A hybrid framework for predicting scholarly recognition of authors using network centrality and generative AI embeddings
摘要
The reliable prediction of scholarly recognition of authors remains a persistent challenge in scientometrics, where traditional bibliometric indicators such as citation counts and the h-index provide only partial views of academic achievement. In this study, scholarly recognition is operationalized as the ability to distinguish awardee authors from non-awardees, reflecting formal recognition of scholarly influence. While social network analysis (SNA) introduces structural perspectives through centrality measures, these have often been applied descriptively rather than embedded within predictive frameworks. At the same time, machine learning (ML), deep learning (DL), and large language model (LLM) embeddings have advanced author evaluation, yet typically overlook the relational structures inherent in co-authorship networks. This paper presents a hybrid, centrality-driven ensemble framework for predicting scholarly recognition, integrating normalized network centrality measures with generative AI-based embeddings and calibrated predictive modeling. Using awardee versus non-awardee classification as a test case, we demonstrate that the proposed approach produces highly discriminative author recognition scores on a normalized 0–100 scale, achieving perfect separability between the two groups.
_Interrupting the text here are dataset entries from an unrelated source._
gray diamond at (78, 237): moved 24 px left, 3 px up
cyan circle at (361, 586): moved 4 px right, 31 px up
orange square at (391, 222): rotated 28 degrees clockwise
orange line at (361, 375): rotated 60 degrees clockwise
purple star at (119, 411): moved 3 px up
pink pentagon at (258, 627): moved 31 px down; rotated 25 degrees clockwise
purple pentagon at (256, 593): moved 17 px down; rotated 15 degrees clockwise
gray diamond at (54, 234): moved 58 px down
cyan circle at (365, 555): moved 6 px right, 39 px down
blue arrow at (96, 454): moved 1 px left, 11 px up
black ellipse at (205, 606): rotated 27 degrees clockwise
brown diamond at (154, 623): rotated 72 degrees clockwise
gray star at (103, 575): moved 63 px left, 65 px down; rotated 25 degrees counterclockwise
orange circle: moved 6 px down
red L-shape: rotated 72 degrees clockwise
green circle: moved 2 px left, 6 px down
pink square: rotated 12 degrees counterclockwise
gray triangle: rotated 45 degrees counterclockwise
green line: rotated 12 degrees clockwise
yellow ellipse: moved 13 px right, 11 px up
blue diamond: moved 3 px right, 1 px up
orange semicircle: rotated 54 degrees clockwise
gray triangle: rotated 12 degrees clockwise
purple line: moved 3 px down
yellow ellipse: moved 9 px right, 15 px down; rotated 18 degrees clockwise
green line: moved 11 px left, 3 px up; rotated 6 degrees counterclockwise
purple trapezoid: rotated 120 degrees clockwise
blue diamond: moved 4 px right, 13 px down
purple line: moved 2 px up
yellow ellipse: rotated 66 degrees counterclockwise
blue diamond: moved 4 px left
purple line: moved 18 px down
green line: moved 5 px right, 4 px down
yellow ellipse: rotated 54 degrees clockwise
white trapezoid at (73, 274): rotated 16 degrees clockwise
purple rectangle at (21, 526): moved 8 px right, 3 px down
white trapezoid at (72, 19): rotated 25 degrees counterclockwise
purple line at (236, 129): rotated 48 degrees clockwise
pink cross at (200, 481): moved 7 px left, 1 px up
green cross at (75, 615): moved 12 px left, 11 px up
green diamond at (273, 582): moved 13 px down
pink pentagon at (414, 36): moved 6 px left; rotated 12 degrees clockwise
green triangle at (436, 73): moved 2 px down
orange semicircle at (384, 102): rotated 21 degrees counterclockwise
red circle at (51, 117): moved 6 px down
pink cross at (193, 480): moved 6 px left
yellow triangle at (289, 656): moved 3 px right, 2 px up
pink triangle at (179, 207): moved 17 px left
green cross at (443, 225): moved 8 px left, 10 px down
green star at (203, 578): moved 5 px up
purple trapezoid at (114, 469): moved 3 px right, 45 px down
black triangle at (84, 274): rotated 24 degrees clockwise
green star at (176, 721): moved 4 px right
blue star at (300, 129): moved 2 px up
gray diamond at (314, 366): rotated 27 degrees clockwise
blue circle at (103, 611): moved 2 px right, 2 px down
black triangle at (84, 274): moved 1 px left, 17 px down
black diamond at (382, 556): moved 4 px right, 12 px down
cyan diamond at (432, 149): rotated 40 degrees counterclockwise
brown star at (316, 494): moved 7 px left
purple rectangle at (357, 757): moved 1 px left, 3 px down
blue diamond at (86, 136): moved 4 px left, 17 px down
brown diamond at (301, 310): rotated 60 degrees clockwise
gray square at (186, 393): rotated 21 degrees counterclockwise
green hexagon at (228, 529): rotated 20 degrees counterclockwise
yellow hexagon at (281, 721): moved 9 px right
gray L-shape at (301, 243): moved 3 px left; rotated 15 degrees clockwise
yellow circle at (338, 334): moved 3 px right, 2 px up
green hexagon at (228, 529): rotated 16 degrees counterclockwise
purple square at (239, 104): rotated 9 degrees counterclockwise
The framework consistently outperforms single modality baselines and introduces a novel, interpretable recognition index that unifies structural, semantic, and probabilistic signals. By moving beyond descriptive metrics and siloed prediction models, this work provides a scalable and transparent pathway for author evaluation, offering both theoretical insights and practical tools to support fairer and more context-sensitive research assessment in the era of generative AI.